* Tarefa proposta *
Relacione todos os autores que o trecho sobre riscos e crise cita com o ano da obra. Informe cada um com o respectivo ano.

╭─ Trecho fornecido

Pensadores como Beck(2010) e Giddens (1991) reforçaram a ênfase dada à grandiosidade dos riscos que circundam nossa situação existencial hoje, assim como à previsão futura de uma estrutura social no qual a distribuição de riscos se tornará condição decisiva na conformação de conflitos sociais, muito mais que a própria redistribuição de riquezas.

O aumento quantitativo e a elevação exponencial do poder de destruição desses riscos, sejam regionais e locais, em origem, mas globais em impacto e amplitude acabam por promover alterações decisivas nas formas de sociabilidade, e em tal medida que a imaginação humana fica desconcertada diante delas.

Diante da torrente de riscos, medos e insegurança, há uma inquietude que potencialização da vulnerabilidade finca raízes na modernidade líquida, afetando notoriamente as instituições e os sujeitos, impelindo-os as condutas que, em muitos casos, contrariam os supostos alicerces morais que fundamentaram a civilização ocidental, especialmente aquela desenhada na Europa.

Em resumo, poderíamos afirmar que nos seus escritos derradeiros, o autor leva em consideração os efeitos mais práticos repercutivos por instituições e indivíduos quanto aos sentimentos e sensações derivados da condição permanente de crise e da vulnerabilidade a esta atrelada.

É exatamente sobre este tipo de enredo que a análise fogem ao objetivo exclusivo da sociologia, constituindo-se como recurso igualmente proveitoso às abordagens interdisciplinares direcionadas a esse tipo de problemática emergente. Assim, sem dispensar as evidências históricas para o entendimento das instáveis conjunturas políticas e econômicas atuais, Bauman e Bordoni (2016) intencionam esclarecer alguns dos porquês relativos ao estado de crise e à crise do Estado.

╰─
╭─ Material reunido

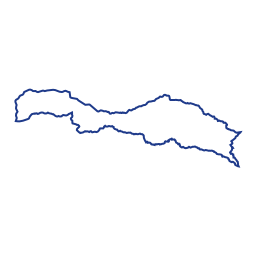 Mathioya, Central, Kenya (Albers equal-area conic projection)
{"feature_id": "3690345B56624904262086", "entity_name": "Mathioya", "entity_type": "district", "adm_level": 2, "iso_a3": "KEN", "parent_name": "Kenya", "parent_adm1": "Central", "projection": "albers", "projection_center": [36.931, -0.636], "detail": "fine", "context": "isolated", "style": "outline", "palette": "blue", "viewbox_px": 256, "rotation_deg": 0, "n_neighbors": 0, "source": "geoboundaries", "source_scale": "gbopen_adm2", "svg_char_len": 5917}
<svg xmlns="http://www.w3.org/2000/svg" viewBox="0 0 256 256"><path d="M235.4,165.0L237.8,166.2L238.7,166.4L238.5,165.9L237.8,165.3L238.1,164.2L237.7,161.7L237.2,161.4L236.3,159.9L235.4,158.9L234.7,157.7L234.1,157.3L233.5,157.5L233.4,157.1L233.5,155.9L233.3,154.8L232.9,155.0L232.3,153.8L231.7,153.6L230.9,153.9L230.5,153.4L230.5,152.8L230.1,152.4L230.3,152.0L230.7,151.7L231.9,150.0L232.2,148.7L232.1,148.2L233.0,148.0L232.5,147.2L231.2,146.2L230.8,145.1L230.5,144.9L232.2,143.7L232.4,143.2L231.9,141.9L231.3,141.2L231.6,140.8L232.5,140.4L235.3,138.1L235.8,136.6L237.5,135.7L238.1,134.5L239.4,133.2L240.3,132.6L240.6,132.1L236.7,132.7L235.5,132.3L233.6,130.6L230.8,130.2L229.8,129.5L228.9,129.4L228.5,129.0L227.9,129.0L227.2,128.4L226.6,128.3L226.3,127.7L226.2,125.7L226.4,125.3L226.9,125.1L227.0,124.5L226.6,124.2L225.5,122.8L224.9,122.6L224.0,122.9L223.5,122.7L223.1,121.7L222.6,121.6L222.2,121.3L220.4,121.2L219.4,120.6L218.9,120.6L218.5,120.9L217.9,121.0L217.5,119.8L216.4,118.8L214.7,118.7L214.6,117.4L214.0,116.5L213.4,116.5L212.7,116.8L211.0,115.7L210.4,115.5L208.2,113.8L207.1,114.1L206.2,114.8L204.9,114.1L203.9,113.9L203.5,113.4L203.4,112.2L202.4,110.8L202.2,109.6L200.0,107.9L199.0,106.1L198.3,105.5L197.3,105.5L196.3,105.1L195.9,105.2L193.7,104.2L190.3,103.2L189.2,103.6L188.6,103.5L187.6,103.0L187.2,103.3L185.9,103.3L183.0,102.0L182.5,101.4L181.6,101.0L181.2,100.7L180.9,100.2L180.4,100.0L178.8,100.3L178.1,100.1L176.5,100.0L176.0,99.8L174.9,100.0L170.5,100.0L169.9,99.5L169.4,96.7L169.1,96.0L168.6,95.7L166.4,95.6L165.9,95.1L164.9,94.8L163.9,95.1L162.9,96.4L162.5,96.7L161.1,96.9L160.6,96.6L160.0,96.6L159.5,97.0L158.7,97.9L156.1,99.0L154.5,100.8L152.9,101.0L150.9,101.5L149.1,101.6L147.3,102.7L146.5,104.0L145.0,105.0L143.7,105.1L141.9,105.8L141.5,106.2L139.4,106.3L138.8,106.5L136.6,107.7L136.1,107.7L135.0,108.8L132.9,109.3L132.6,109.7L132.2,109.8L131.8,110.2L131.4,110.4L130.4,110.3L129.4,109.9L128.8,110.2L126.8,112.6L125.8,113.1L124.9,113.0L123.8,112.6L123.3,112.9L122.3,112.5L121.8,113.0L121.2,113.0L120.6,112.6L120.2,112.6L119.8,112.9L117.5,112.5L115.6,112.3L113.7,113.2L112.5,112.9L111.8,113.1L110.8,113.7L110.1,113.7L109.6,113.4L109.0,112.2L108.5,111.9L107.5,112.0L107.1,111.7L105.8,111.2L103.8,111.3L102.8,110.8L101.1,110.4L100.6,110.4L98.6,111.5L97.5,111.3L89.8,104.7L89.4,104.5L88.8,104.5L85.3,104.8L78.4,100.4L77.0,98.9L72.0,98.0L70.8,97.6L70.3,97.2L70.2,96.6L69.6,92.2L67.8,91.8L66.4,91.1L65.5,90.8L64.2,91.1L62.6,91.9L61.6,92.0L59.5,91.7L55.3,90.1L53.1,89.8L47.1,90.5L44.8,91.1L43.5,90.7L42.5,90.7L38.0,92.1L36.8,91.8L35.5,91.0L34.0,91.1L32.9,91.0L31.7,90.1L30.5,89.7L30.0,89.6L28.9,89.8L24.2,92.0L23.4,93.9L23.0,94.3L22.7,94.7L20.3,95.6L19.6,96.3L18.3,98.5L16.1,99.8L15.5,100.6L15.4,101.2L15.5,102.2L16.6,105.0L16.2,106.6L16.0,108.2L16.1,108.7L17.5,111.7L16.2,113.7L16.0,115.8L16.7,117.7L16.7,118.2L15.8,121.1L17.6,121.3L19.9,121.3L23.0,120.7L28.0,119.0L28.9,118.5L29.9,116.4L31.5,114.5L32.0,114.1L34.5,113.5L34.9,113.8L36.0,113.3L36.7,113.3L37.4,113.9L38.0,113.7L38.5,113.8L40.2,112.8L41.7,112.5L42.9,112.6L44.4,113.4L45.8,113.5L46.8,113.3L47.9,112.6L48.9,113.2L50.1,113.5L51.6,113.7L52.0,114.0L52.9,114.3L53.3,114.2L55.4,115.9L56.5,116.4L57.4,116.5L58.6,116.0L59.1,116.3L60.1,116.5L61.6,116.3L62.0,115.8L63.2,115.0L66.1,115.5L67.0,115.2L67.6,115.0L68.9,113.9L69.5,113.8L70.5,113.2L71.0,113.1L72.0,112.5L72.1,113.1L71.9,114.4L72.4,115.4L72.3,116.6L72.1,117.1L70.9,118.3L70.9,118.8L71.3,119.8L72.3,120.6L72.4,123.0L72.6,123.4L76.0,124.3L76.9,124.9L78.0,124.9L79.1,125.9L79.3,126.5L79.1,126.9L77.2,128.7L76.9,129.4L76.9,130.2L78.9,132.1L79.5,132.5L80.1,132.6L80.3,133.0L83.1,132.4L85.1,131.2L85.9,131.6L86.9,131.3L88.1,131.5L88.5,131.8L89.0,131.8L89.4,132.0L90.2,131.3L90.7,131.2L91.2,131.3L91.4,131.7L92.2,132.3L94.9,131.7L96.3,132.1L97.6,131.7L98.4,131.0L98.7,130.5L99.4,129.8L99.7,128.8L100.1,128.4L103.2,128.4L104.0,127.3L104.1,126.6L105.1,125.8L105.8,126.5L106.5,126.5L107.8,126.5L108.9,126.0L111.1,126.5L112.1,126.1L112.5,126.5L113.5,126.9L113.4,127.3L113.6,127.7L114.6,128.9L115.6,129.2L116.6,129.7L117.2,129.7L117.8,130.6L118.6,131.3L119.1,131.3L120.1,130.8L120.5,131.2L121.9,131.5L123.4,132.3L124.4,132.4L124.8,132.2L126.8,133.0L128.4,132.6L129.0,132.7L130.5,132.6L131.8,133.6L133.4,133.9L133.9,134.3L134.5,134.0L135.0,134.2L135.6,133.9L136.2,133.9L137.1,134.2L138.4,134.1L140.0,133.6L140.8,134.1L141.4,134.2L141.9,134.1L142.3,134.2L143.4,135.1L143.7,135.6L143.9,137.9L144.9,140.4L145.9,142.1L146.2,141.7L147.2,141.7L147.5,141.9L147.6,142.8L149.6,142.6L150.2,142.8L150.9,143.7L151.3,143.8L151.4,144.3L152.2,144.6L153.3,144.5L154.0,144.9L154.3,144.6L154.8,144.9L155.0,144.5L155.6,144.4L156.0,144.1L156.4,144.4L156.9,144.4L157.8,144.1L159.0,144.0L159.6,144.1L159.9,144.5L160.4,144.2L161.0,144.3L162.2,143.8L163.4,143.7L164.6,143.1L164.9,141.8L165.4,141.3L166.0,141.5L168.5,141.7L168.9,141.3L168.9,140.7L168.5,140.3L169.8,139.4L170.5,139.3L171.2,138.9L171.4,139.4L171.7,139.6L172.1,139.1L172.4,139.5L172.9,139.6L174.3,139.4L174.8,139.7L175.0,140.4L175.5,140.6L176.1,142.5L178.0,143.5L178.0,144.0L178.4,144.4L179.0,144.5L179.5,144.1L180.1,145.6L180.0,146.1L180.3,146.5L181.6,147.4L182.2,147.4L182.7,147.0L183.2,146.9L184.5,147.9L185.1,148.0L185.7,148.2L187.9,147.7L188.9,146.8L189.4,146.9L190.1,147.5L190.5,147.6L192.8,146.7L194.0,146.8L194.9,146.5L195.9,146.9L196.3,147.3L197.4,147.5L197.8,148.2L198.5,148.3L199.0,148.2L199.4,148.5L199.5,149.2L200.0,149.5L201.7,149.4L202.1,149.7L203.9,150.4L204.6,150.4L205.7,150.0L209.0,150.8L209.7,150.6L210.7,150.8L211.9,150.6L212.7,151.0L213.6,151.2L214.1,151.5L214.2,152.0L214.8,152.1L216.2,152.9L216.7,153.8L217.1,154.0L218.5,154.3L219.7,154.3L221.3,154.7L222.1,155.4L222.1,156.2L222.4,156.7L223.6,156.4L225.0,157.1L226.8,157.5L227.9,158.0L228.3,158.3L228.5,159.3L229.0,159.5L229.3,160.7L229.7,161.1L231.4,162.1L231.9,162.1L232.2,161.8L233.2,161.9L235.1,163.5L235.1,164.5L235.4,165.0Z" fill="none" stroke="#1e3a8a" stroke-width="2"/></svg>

╰─

* Resolução *
Beck (2010); Giddens (1991); Bauman (2016); Bordoni (2016).